Il ne s’en plaindra jamais, préférant depuis toujours batifoler dehors et jouer avec les enfants des voisins.
Quand il eu deux ans, sa mère donna naissance à son petit frère, Mao. Contrairement à ce qu’ils avaient pensé, Hyuen ne fût pas jaloux. Il prit soin de son petit frère comme il le pouvait. Plus tard, en grandissant, il semblait plus faible, plus effacé que Mao qui lui avait grandit avec plus de caractère. Le petit le lui faisait d'ailleurs ressentir à longueur de journée. Jamais l'aîné n’en voulu à son petit frère, se disant que c’était de sa faute sûrement, qu’il n’avait qu’à être moins en retrait. Bien évidemment, sa famille prenait sa défense et lui disait d’être un peu plus méchant avec son frère afin de ne pas se laisser dévorer par lui. Hyuen n’en fit rien, subissant, comme toujours. Et puis il était déjà si maladroit de nature qu'il ne voulait pas s'attirer les colères de son frère et se faire encore plus railler.
Il a maintenant 6 ans.
Leurs parents avaient de quoi payer l’école, c’était déjà ça mais l’école lui permettait de se changer les idées, tout comme jouer du shamisen avec papa. Mao fou furieux de jalousie, voulait en jouer aussi. S’en suivit une guerre sans répit que Mao mena contre son frère pour pouvoir le « battre » à cet instrument.
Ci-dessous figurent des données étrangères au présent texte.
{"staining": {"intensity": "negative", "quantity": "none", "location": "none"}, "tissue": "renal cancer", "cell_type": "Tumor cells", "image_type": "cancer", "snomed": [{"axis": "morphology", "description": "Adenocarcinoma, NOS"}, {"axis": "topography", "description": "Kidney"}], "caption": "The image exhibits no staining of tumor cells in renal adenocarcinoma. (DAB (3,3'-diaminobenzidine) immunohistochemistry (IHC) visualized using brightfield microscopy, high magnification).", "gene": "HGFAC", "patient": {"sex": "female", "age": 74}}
Heureusement il s'était fait beaucoup d’amis. Sa gentillesse lui jouait parfois des tours mais il apprenait en même temps que tout le monde n'était pas digne de confiance. Il avait un meilleur ami, appelé Shyu, le fils des voisins d’à côté qui venaient d’emménager. Celui-ci voulait faire Meihua plus tard.
Hyuen, lui, voulait faire docteur. Il pourrait ainsi soigner la maman de Shyu qui était gravement malade et aider les autres enfants qui souffraient. Tous deux étaient les meilleurs amis du monde. Enfin, Hyuen avait un véritable ami et non pas un simple copain de jeu comme il en avait toujours eu. C’est aussi à cette époque qu'il commença à faire des bêtises avec ce copain, à aller là où leurs mères leur interdisaient, à aller embêter d’autres enfants pour jouer…
C’était d’ailleurs la première fois qu’il défiait ainsi l’autorité parentale. C’était à la fois rassurant et alarmant car ils avaient pour habitude de jouer près de la rivière. Là où leurs parents ne voulaient pas qu’ils aillent parce que c'était trop dangereux. Hue, lui, savait nager mais Shyu n’avait jamais mis plus que les pieds dans l’eau, ce qui ne l'effrayait pas pour autant.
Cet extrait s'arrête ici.